By Steve Keating
LOS ANGELES (Reuters) - With the Stanley Cup inside the Staples Center and celebratory champagne on ice the Los Angeles Kings were set to throw the biggest hockey celebration a city famous for parties has ever seen.
But the National Hockey League's (NHL) championship trophy failed to make an appearance as New Jersey Devils rookie Adam Henrique put the Kings' coronation on hold when he scored the winning goal late in Wednesday's Game Four.
In that instant, a runaway series that had been viewed as a formal coronation turned into somewhat of a nail biter with both teams jetting east for Saturday's Game Five in New Jersey, where the Kings will have another shot at glory.
"We wanted to make them jump on a plane and come to New Jersey," Devils goalie Martin Brodeur, whose team trails the best-of-seven series 3-1, said after staving off elimination. "We had to go anyway. Might as well get a game over there."
"I'm sure they're not happy to make that trip. ... We'll try to make it miserable for them again."
While the Kings were not happy about having to head east there were no alarm bells sounding in the Los Angeles dressing, just disappointment at not being able to capture the 45-year-old franchise's first Stanley Cup in front of a record home crowd that included a host of Hollywood A-listers.
In a postseason that has produced a string of records and firsts, if there has been one chink in the Kings' armor it has been an inability to finish off an opponent after getting them on the ropes.
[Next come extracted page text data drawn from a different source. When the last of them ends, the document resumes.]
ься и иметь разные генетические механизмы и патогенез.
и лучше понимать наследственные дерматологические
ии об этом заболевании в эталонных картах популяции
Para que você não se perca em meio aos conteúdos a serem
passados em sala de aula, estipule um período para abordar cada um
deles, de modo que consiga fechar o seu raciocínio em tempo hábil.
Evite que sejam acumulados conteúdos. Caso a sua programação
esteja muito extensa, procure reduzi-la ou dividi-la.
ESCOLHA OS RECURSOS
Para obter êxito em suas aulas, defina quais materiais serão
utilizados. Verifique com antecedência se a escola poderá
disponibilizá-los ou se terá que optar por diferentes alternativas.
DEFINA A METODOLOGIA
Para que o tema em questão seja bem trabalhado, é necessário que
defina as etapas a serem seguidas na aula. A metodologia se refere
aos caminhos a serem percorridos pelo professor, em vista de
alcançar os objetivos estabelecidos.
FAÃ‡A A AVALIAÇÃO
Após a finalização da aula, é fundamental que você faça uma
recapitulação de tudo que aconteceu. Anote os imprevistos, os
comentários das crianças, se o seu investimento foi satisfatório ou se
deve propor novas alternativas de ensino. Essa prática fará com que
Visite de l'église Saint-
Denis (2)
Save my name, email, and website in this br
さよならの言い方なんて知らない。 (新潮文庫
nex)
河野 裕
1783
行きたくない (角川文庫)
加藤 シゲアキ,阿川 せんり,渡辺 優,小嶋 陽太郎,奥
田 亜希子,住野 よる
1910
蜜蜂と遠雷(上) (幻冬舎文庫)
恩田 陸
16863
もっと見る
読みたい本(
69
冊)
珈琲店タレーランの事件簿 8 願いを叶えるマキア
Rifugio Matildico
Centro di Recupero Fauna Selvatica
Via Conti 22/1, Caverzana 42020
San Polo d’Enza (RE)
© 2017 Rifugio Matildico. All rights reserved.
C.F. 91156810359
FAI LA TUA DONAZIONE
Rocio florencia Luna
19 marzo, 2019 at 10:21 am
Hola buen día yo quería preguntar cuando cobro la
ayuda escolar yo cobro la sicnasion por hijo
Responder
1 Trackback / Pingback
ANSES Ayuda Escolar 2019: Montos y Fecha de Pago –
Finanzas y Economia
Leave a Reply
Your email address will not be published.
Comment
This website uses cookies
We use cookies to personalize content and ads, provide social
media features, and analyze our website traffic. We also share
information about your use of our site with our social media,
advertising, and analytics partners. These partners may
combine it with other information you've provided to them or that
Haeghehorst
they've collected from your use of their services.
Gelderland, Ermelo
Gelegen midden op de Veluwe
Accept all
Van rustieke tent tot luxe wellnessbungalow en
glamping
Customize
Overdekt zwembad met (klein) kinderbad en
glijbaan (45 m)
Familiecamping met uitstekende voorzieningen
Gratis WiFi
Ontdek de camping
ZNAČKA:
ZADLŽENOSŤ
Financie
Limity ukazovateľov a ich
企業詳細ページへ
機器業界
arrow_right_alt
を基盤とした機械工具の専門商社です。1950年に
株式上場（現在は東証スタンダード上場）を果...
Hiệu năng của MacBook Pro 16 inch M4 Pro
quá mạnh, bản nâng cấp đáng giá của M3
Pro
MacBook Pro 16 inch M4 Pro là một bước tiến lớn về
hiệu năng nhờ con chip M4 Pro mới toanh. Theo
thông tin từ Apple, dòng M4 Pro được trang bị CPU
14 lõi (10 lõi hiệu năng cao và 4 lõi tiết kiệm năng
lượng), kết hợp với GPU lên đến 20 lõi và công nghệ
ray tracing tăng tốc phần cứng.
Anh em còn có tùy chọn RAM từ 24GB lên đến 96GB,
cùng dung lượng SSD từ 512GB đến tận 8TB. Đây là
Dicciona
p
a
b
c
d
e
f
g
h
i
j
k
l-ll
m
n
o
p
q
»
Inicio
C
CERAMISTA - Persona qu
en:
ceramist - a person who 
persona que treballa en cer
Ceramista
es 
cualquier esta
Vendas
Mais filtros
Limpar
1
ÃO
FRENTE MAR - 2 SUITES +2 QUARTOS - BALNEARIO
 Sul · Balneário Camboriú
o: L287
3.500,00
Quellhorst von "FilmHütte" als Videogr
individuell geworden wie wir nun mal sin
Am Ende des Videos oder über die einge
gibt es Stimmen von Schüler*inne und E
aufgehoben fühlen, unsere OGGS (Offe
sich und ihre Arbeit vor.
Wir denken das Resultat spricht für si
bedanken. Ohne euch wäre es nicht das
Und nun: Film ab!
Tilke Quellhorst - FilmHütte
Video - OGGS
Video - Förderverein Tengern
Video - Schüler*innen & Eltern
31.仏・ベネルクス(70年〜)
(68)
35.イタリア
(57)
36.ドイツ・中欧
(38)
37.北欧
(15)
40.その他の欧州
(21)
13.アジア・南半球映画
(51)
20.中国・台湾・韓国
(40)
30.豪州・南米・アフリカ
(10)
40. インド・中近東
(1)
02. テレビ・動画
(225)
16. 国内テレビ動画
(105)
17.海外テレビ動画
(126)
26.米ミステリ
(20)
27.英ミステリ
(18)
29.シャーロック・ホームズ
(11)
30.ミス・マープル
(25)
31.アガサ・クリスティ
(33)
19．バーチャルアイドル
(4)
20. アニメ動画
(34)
In each of their four playoff rounds the Kings have raced to a 3-0 series lead but were unable to close out their opponents in Game Four on three occasions.
The Kings insist they never lost focus or looked too far ahead during the finals and that it has been the media and fans that have gotten caught up in all the excitement not the team.
"Everyone was putting the cart before the horse. It's a good lesson for us, and a good lesson for the media and the fans," Los Angeles defenseman Matt Greene told reporters.
"I said that so you (media) can stop asking (about us winning the Stanley Cup). You guys get real excited, which is human nature, but ..."
Certainly, the odds still heavily favor the Kings, who have been a perfect 10-0 on the road this post-season and arrive in Newark still with a commanding 3-1 lead.
Only once before, the 1942 Toronto Maple Leafs, has a team climbed out of 3-0 hole to lift the Cup and in each of the last four finals the Stanley Cup has been awarded on the road.
After watching their attack sputter through the first three games of the series, the Devils offense started to hum late in Game Four.
Wednesday's three third period goals were more than the Devils scored in the first three games combined and suddenly Kings goalie Jonathan Quick, who had gone nearly 139 minutes without allowing a goal, looked ordinary in allowing two tallies in a little over six minutes.
New Jersey's best forwards, who had failed to make an impact in the series were among their best performers in Game Four with captain Zach Parise and Ilya Kovalchuk a constant threat.
"We showed it's not over," said Devils rugged forward David Clarkson, who set up Henrique's game winner. "It's tough when you get a 1-1 game like that going into the last couple of minutes, but we did a great job of not giving up and getting pucks on net and that's the reason we won.
"We are a hard working team and we play with our heart every night and this thing's not over yet."